# South Of The Border Beef Rib Recipe



## RRR (Nov 30, 2018)

To make this spicy rub, combine:


*one package of your favorite taco seasoning*
*one tablespoon of onion powder*
*one teaspoon of garlic powder*
*one teaspoon of black pepper*
*one-half teaspoon of cumin*
*one-quarter teaspoon of cayenne pepper (optional)*
Mix together all of the spices. Reserve one tablespoon of the rub mixture to use in the basting sauce.

Coat the slab of beef ribs with the mixture, and wrap them it in plastic wrap. Let it rest overnight in the fridge.

I have smoked this beef rib recipe with mesquite and the flavor was great. Oak would be a good choice of smoking wood, too. The ribs will need six to eight hours in a 225˚F smoker.

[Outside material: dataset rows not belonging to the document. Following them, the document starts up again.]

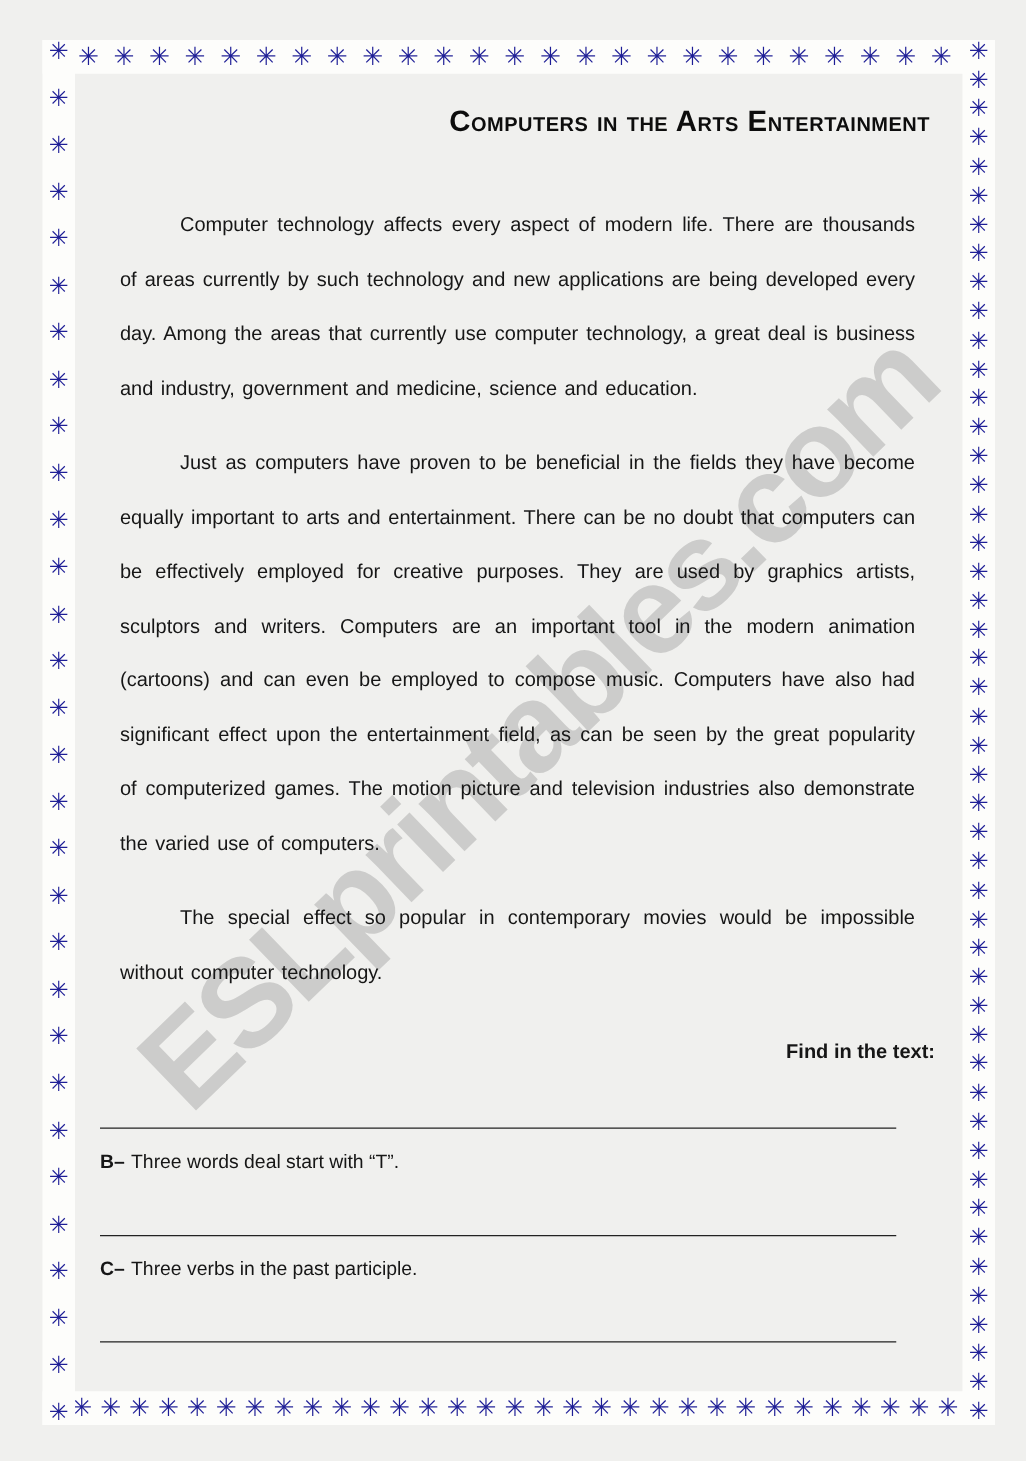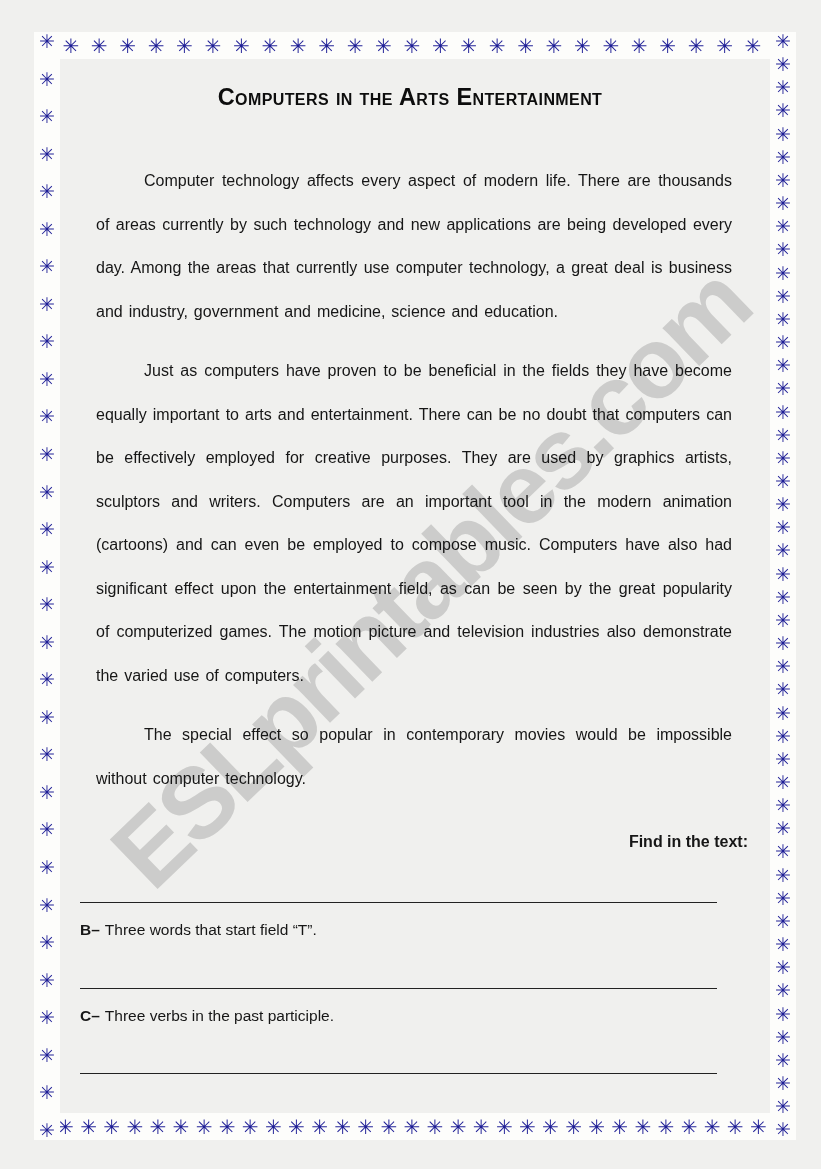--- a/index.html
+++ b/index.html
@@ -51,21 +51,21 @@
     white-space: nowrap;
     color: var(--watermark-gray);
     opacity: 0.55;
     z-index: 1;
   }
 
   
   .doc-title {
     position: absolute;
     top: 84px; left: 76px; width: 668px;
-    text-align: center;
+    text-align: right;
     font-size: 23.5px;
     font-weight: bold;
     font-variant: small-caps;
     letter-spacing: 0.4px;
     color: #0d0d0d;
     z-index: 2;
     margin: 0;
   }
   .doc-body {
     position: absolute;
@@ -262,21 +262,21 @@
 <div class="doc-body">
   <p>Computer technology affects every aspect of modern life. There are thousands of areas currently by such technology and new applications are being developed every day. Among the areas that currently use computer technology, a great deal is business and industry, government and medicine, science and education.</p>
   <p>Just as computers have proven to be beneficial in the fields they have become equally important to arts and entertainment. There can be no doubt that computers can be effectively employed for creative purposes. They are used by graphics artists, sculptors and writers. Computers are an important tool in the modern animation (cartoons) and can even be employed to compose music. Computers have also had significant effect upon the entertainment field, as can be seen by the great popularity of computerized games. The motion picture and television industries also demonstrate the varied use of computers.</p>
   <p>The special effect so popular in contemporary movies would be impossible without computer technology.</p>
 
   <div class="section-heading">Find in the text:</div>
 
   <div class="answer-line l1"></div>
 
   <div class="question q-b">
-    <span class="q-label">B–</span><span>Three words that start field “T”.</span>
+    <span class="q-label">B–</span><span>Three words deal start with “T”.</span>
   </div>
   <div class="answer-line l2"></div>
 
   <div class="question q-c">
     <span class="q-label">C–</span><span>Three verbs in the past participle.</span>
   </div>
   <div class="answer-line l3"></div>
 
 </div>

Baste the ribs once an hour, using a mixture of one cup water (or beer), two tablespoons vegetable oil, one tablespoon of vinegar, and one tablespoon of the rib rub seasoning. 

You can use the foil-cheat method to shorten the cooking time. After three to four hours of smoking, wrap the ribs tightly in a double layer of aluminum foil and return to the smoker. No need to use any more smoker wood chips after wrapping the beef ribs.

Continue cooking the ribs for another 2 to 3 hours, or until the meat pull away from the bone easily. When done, let them rest, still wrapped up with their juices, for 30 minutes. Doing this will help them become more tender and juicy.

When it's time to serve 'em up, skip the barbecue sauce and serve these ribs with a good salsa and cold beer! I make my own salsa.


----------



## crazymoon (Dec 1, 2018)

RRR, Sounds like a good rub!


----------